**DATASET RECORDS:**
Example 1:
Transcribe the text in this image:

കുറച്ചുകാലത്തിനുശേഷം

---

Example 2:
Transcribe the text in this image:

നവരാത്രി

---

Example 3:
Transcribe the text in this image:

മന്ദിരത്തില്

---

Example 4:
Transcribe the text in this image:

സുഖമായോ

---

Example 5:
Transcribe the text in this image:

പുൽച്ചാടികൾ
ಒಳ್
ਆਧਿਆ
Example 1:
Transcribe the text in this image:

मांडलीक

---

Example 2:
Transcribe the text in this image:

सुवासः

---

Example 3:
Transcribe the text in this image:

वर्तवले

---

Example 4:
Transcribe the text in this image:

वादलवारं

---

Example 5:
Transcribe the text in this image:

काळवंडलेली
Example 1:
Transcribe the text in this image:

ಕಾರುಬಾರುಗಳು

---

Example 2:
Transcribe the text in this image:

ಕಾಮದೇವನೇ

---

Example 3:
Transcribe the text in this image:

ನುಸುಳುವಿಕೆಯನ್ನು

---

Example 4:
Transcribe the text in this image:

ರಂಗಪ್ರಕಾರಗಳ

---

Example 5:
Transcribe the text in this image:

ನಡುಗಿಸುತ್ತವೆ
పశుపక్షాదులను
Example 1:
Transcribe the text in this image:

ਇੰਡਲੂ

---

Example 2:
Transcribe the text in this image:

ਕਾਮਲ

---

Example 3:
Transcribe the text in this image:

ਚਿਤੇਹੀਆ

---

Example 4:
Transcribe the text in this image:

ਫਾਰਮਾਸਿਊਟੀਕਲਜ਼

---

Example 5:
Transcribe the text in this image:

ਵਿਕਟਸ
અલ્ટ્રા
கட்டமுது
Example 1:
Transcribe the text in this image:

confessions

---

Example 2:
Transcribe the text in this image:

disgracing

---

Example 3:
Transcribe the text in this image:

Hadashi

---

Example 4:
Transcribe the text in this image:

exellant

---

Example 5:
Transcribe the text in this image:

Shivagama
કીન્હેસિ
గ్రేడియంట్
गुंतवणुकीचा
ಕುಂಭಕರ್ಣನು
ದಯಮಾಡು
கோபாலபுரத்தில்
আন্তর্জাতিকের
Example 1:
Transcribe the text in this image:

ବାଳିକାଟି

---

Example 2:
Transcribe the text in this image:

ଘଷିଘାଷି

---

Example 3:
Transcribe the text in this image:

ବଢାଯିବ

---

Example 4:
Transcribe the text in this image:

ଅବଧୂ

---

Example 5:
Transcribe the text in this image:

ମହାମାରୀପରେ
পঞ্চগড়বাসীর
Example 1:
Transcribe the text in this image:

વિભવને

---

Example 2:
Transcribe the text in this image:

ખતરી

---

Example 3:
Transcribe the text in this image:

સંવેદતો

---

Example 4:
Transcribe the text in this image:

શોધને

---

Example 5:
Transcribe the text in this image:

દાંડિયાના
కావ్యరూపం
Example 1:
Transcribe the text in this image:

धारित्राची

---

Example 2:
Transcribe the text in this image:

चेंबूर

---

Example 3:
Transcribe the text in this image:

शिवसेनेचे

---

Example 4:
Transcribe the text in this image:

**WHAT IS REQUIRED:** Retype each record above so that every word stays exactly the same.

**OUTPUT FOR THIS TASK:**
Example 1:
Transcribe the text in this image:

കുറച്ചുകാലത്തിനുശേഷം

---

Example 2:
Transcribe the text in this image:

നവരാത്രി

---

Example 3:
Transcribe the text in this image:

മന്ദിരത്തില്

---

Example 4:
Transcribe the text in this image:

സുഖമായോ

---

Example 5:
Transcribe the text in this image:

പുൽച്ചാടികൾ
ಒಳ್
ਆਧਿਆ
Example 1:
Transcribe the text in this image:

मांडलीक

---

Example 2:
Transcribe the text in this image:

सुवासः

---

Example 3:
Transcribe the text in this image:

वर्तवले

---

Example 4:
Transcribe the text in this image:

वादलवारं

---

Example 5:
Transcribe the text in this image:

काळवंडलेली
Example 1:
Transcribe the text in this image:

ಕಾರುಬಾರುಗಳು

---

Example 2:
Transcribe the text in this image:

ಕಾಮದೇವನೇ

---

Example 3:
Transcribe the text in this image:

ನುಸುಳುವಿಕೆಯನ್ನು

---

Example 4:
Transcribe the text in this image:

ರಂಗಪ್ರಕಾರಗಳ

---

Example 5:
Transcribe the text in this image:

ನಡುಗಿಸುತ್ತವೆ
పశుపక్షాదులను
Example 1:
Transcribe the text in this image:

ਇੰਡਲੂ

---

Example 2:
Transcribe the text in this image:

ਕਾਮਲ

---

Example 3:
Transcribe the text in this image:

ਚਿਤੇਹੀਆ

---

Example 4:
Transcribe the text in this image:

ਫਾਰਮਾਸਿਊਟੀਕਲਜ਼

---

Example 5:
Transcribe the text in this image:

ਵਿਕਟਸ
અલ્ટ્રા
கட்டமுது
Example 1:
Transcribe the text in this image:

confessions

---

Example 2:
Transcribe the text in this image:

disgracing

---

Example 3:
Transcribe the text in this image:

Hadashi

---

Example 4:
Transcribe the text in this image:

exellant

---

Example 5:
Transcribe the text in this image:

Shivagama
કીન્હેસિ
గ్రేడియంట్
गुंतवणुकीचा
ಕುಂಭಕರ್ಣನು
ದಯಮಾಡು
கோபாலபுரத்தில்
আন্তর্জাতিকের
Example 1:
Transcribe the text in this image:

ବାଳିକାଟି

---

Example 2:
Transcribe the text in this image:

ଘଷିଘାଷି

---

Example 3:
Transcribe the text in this image:

ବଢାଯିବ

---

Example 4:
Transcribe the text in this image:

ଅବଧୂ

---

Example 5:
Transcribe the text in this image:

ମହାମାରୀପରେ
পঞ্চগড়বাসীর
Example 1:
Transcribe the text in this image:

વિભવને

---

Example 2:
Transcribe the text in this image:

ખતરી

---

Example 3:
Transcribe the text in this image:

સંવેદતો

---

Example 4:
Transcribe the text in this image:

શોધને

---

Example 5:
Transcribe the text in this image:

દાંડિયાના
కావ్యరూపం
Example 1:
Transcribe the text in this image:

धारित्राची

---

Example 2:
Transcribe the text in this image:

चेंबूर

---

Example 3:
Transcribe the text in this image:

शिवसेनेचे

---

Example 4:
Transcribe the text in this image:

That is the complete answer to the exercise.